Pour leur deuxième long-métrage A perfect day, le couple de réalisateurs libanais Hadjithomas/Joreige (Joana et Khalil) ont choisi de s'éloigner de l'habituel décor de guerre qui a caractérisé la plupart des films libanais de l'après-guerre. Pour leur « jour parfait » ils ont décidé de placer leur intrigue en plein dans le Beyrouth d'aujourd'hui, ville moderne et qui se veut moderne, dont le cœur bat au rythme des soirées endiablées de la jeunesse libanaise, mais aussi un Beyrouth encore meurtri par des événements passés et pas si vieux que ça, des séquelles de la guerre (1975-1991) que tout le monde tente de jeter dans l'oubli. Et l'oubli c'est précisément un des thèmes clés du film. Malek (Ziad Saad, un jeune acteur amateur par ailleurs assez talentueux) veut oublier que son père, porté disparu n'est jamais revenu. Claudia, sa mère (une Julia Kassar toujours aussi éclatante), veut oublier que Malek a décidé de déclarer ce père officiellement mort, Zeina veut oublier que sa relation avec Malek ne mène à rien, et pour tout bien oublier, la jeunesse sort et les parents s'isolent.

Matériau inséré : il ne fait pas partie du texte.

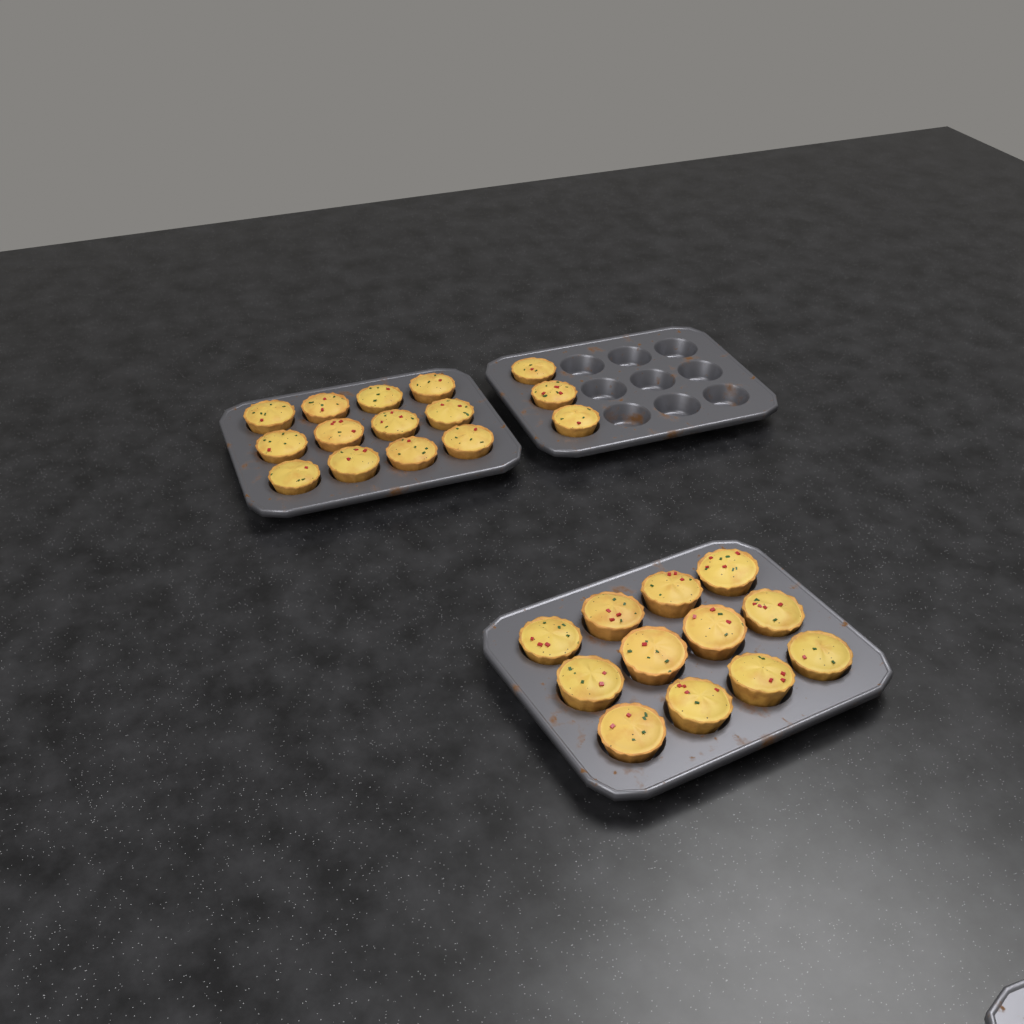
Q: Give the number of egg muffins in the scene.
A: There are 27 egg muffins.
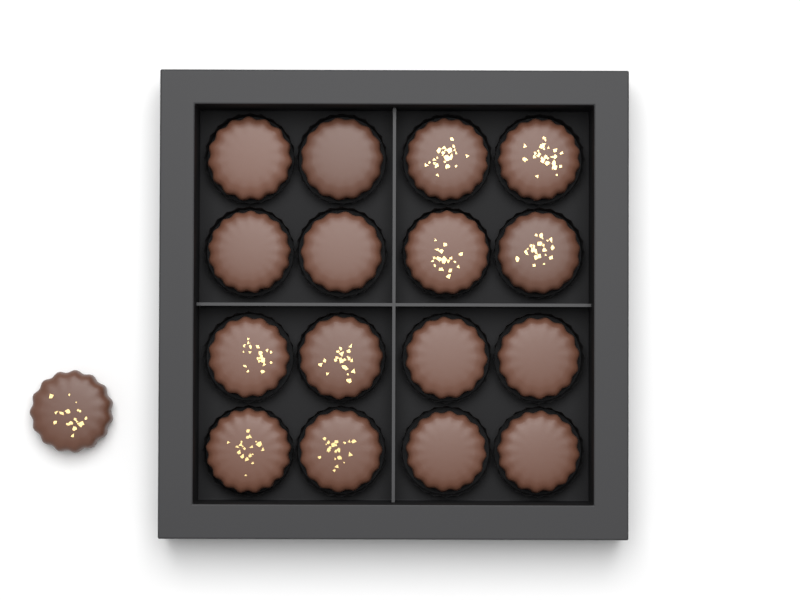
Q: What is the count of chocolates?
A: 17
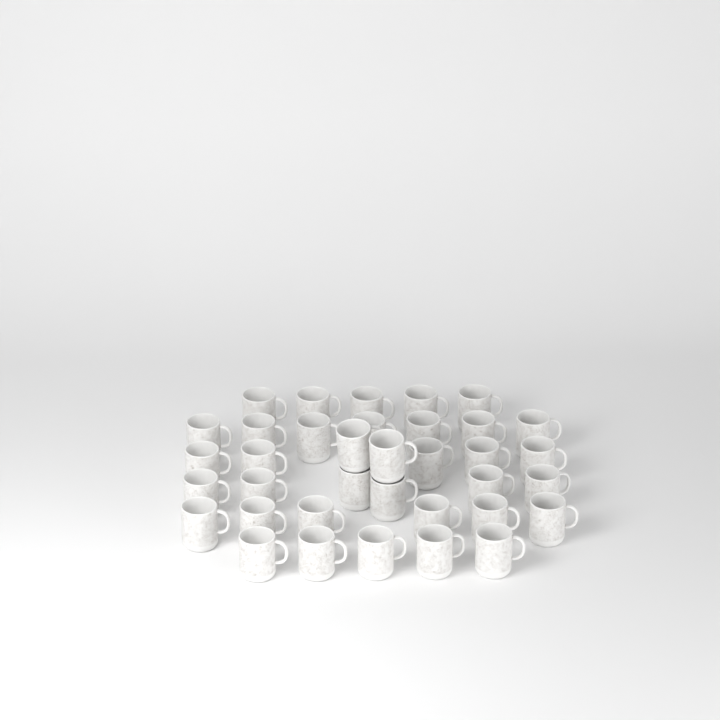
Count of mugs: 36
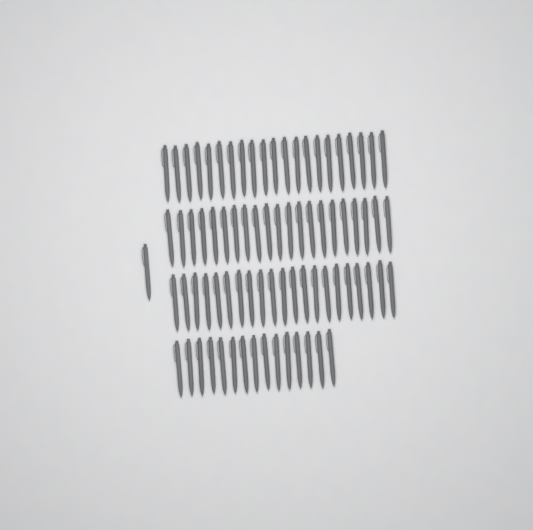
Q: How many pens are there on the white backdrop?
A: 79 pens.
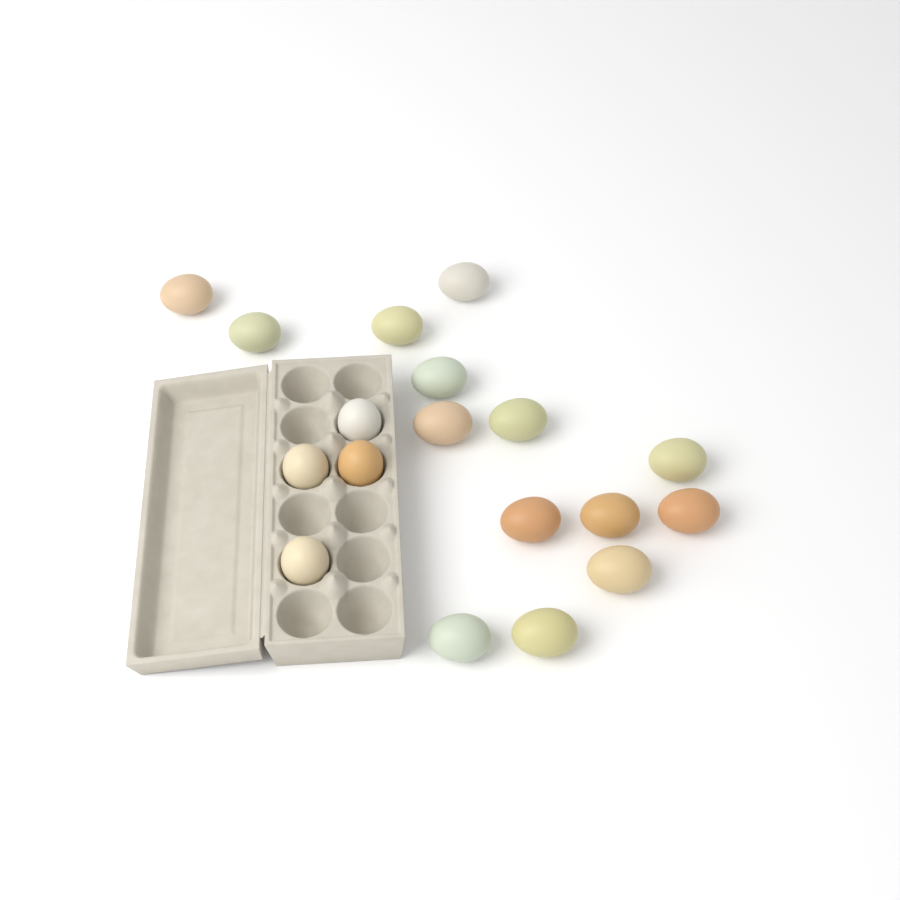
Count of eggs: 18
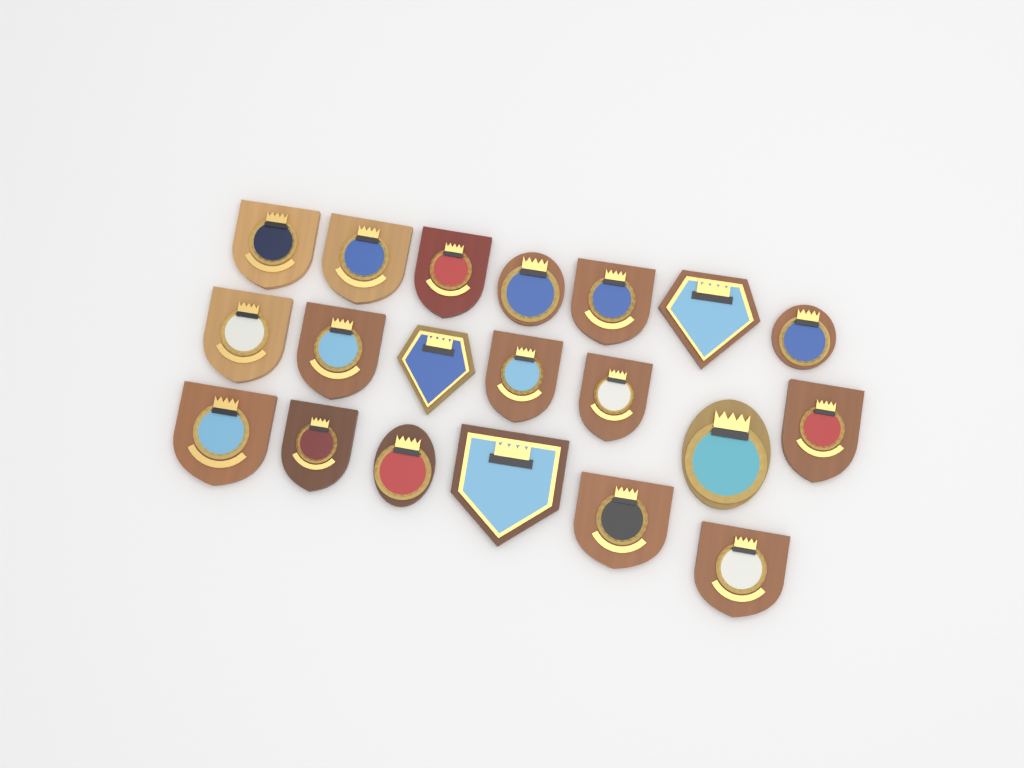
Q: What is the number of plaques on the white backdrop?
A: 20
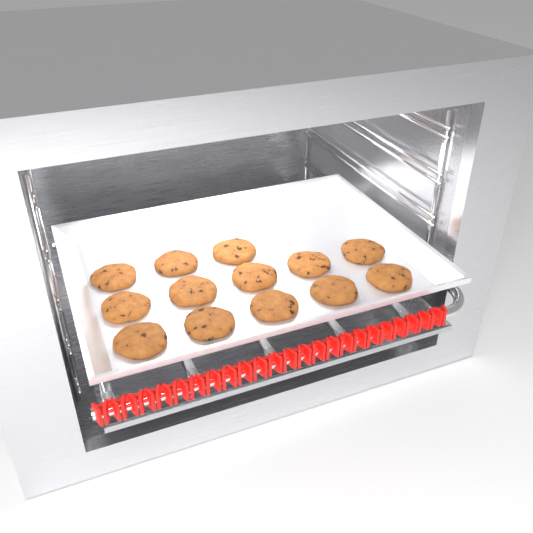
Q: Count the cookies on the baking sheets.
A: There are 13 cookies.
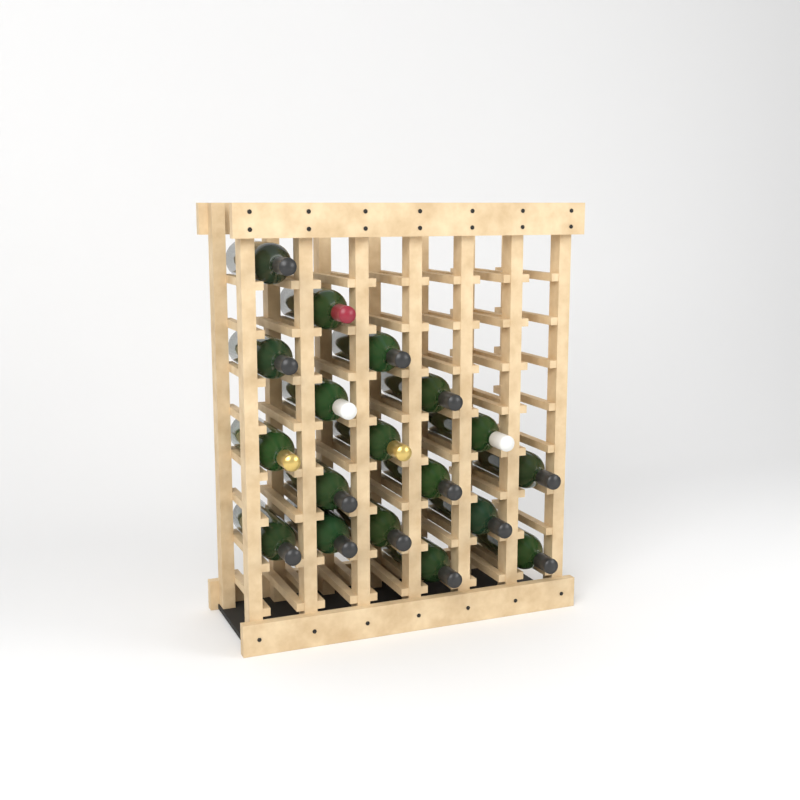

S'inspirant d'un fait réel, (la propre disparition d'un parent de Joreige durant la guerre), le couple de cinéastes nous présente une histoire en apparence simple et sans fioritures. Elle suit les déambulations identitaires des personnages dans un espace qui se limite au seul Beyrouth, pendant 24 heures au cours desquelles tout un monde peut basculer. Le film pose les bonnes questions quant à une certaine jeunesse libanaise, sa précarité, sa confrontation avec la génération d'avant, et le gouffre que la guerre a pu creuser entre elles. Hadjithomas et Joreige se penchent sur des thèmes du moment, variant de l'amour à la musique, du culte de l'image à la passion dévorante que vouent les Libanais à leur portable.

Bien armé de ses (déjà) multiples prix (prix Fipresci, prix Don Quichotte au Festival de Locarno ; montgolfière d'argent, meilleur acteur, meilleure création musicale pour le Festival des 3 Continents ; mention spéciale, meilleur acteur pour le Festival de Namur), A perfect day, avec son très petit budget, présente de nombreux atouts. Au-delà des thèmes évoqués et traités avec une infinie justesse, le film propose une esthétique dénuée de prétention, tout en multipliant les beaux plans. Il n'oublie pas d'offrir une bande-son marquante composée majoritairement par deux groupes libanais, les Scrambled Eggs et les Soaps Kills, dignes réprésentants de la scène musicale libanaise contemporaine.

Bien que les réalisateurs considèrent leur film comme « politique », il reste surtout dans le registre du cinéma d'auteur, très social et poétique. Un cinéma venu d'ailleurs. Et si certaines images, par moments, peuvent sembler des clichés, A perfect day reste une œuvre belle et sincère qui vaut assurément le détour.